A high-level courtesy call by non-profit organisation INMED Caribbean on Minister Floyd Green and officials from the Ministry of Agriculture and Fisheries has resulted in an endorsement from the minister for the organisation’s Increasing Access to Climate-Smart Agriculture (IACA) initiative.

The call included representatives from the Jamaica Agricultural Society (JAS), 4H Clubs, Rural Agricultural Development Authority (RADA), National Fisheries Authority as well as business consultants and technical advisors.

INMED Caribbean and the Ministry of Agriculture will be exploring a collaboration to promote and encourage the institutionalisation of aquaponics in schools as a viable agricultural technology to combat climate change. This will be embarked upon through a proposed partnership with the Ministry of Education and synergies with the Jamaica 4-H Clubs as well as deepening the current partnership with RADA while engaging with the JAS and the Fisheries Division.

The discussions are taking place amidst the current pandemic which has created numerous global environmental, social and economic challenges. The INMED Caribbean team, since 2017 through funding by IDB Labs, has been seeking to build capacity in aquaponics production locally with a number of initiatives aimed at building a local aquaponics industry, as a response to climate change and its impacts on local food security.

According to Project Manager Earl Ashley, “The onslaught of COVID forces us to look at the ‘sustainability corridor’ which now requires innovations exceeding traditional paradigms”.

Through the IDB Lab-funded programme, INMED has created a framework for the success of aquaponic enterprises, through training, technical support, the provision of favourable loan terms through partnering financial institutions and the negotiations for access to markets for aquaponic produce.

Aquaponics is a climate-adaptive agriculture technique that combines aquaculture (fish farming) with hydroponics (soil-less crop production). Aquaponics consumes up to 90 per cent less water, is scalable to any space (urban or rural) and is resilient allowing farmers, entrepreneurs and householders to combat weather as it recycles the water in the system, allowing for healthy plant growth through droughts and in areas with little water.

The programme mitigates against climate-related threats to the agricultural sector that affect vulnerable farmers without the technology, knowledge, and financing to implement adaptive measures.

Project manager for INMED Caribbean, Earl Ashley, welcomed the minister’s positive response, noting, “We are happy to have the minister of agriculture take such a keen interest in the aquaponics technology as aquaponics presents a practical option for those who want to make a living from agriculture, allowing for shorter crop cycles and higher yields within limited spaces.

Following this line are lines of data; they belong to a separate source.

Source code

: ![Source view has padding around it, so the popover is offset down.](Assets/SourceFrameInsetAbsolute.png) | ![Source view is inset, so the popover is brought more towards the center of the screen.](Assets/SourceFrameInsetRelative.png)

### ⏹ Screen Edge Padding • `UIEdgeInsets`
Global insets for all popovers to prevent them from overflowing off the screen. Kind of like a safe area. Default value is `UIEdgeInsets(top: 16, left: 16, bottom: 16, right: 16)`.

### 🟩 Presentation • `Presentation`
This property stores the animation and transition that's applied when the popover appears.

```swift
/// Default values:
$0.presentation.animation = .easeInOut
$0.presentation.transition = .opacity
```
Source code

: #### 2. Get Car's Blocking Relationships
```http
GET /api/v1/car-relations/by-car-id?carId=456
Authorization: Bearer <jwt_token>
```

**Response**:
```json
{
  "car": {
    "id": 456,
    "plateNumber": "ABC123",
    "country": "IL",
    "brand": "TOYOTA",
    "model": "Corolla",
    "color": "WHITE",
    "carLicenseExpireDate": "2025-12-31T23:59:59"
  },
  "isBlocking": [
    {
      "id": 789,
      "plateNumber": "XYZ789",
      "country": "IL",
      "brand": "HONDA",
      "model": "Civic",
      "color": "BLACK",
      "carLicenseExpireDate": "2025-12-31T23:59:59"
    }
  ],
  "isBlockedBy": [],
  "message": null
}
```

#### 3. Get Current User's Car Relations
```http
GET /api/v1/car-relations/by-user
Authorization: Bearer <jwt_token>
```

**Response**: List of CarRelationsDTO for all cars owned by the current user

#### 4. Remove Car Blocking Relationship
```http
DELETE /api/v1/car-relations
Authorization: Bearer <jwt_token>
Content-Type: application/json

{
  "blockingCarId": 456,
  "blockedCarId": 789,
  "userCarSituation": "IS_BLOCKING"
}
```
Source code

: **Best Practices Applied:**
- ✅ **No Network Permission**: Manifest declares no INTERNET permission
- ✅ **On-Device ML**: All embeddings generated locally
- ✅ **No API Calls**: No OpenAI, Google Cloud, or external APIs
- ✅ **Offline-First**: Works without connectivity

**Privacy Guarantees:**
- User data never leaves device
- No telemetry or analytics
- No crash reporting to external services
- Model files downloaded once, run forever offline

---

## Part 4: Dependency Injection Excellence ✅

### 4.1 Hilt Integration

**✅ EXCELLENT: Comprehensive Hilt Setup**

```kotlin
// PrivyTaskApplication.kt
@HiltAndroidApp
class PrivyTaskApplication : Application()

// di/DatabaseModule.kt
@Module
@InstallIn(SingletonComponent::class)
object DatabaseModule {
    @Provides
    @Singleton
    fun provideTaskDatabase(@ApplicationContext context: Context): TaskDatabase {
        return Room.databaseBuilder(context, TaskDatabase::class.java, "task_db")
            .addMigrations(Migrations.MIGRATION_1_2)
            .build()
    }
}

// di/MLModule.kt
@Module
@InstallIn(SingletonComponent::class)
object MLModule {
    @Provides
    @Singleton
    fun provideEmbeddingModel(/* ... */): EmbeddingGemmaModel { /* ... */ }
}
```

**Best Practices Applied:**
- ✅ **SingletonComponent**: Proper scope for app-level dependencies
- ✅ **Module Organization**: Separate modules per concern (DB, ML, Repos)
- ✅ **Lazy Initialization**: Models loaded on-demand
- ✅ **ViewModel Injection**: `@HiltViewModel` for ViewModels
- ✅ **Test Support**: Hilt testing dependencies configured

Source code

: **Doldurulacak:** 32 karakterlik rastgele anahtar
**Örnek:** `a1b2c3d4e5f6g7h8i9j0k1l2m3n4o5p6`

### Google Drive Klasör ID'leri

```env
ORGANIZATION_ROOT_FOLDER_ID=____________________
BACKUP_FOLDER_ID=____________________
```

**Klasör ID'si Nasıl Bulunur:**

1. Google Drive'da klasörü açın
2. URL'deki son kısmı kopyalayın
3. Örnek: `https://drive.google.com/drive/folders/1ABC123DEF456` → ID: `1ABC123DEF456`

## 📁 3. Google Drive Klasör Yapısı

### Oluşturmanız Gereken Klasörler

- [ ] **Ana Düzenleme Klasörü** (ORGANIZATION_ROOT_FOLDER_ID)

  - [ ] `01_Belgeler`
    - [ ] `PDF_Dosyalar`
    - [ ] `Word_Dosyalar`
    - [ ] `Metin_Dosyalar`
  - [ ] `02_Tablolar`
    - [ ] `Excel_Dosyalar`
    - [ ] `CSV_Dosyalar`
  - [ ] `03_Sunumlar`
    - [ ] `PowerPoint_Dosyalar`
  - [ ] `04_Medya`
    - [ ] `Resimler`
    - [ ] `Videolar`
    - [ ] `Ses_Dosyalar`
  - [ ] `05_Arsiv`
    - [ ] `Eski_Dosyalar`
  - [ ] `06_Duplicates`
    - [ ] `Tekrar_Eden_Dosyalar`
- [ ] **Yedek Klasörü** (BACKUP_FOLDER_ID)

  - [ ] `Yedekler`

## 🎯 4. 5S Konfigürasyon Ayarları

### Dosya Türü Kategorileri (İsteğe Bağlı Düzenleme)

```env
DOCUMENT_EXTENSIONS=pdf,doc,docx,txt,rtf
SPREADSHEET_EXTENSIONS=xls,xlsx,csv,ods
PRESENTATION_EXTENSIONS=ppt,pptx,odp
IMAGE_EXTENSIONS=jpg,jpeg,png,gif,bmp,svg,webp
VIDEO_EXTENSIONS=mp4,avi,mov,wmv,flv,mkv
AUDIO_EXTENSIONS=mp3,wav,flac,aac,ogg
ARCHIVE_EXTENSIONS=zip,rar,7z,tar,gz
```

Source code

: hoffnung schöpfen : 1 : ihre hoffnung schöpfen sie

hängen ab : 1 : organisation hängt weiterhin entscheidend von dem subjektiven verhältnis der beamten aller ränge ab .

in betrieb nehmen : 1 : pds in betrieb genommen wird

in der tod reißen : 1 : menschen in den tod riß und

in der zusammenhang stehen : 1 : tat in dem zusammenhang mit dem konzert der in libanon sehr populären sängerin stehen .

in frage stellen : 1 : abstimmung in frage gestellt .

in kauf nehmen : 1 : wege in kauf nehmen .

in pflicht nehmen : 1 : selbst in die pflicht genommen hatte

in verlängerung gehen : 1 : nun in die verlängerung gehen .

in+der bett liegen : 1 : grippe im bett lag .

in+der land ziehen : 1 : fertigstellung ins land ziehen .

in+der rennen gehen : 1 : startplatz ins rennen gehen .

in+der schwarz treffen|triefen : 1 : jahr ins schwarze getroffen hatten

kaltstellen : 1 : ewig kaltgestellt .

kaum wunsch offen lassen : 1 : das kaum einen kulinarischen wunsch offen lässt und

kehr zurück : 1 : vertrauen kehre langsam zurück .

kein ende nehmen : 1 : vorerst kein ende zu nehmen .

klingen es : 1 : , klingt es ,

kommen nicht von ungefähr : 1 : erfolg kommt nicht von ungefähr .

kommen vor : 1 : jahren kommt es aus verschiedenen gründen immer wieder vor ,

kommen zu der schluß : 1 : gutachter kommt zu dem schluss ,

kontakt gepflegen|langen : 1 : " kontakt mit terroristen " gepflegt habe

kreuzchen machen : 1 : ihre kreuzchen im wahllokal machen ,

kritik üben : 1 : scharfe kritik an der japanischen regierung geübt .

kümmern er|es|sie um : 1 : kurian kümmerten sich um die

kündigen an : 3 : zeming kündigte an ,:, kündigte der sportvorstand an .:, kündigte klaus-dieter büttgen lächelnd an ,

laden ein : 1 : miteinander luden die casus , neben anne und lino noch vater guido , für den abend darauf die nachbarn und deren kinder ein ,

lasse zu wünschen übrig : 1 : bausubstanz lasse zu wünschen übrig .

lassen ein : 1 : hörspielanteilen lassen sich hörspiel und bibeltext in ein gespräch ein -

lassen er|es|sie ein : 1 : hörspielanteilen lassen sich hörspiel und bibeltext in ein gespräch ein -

Aquaponics not only presents a sustainable way to improve rural livelihoods and enables the production of high-quality crops as a source of income but also allows persons within the city create great income earning opportunities within their own backyards.”

Minister Green stated stated that, “Expanding the size of Jamaica’s agriculture sector and creating opportunities for sustainable and climate-resilient farming is of the utmost importance for the Jamaica Government.”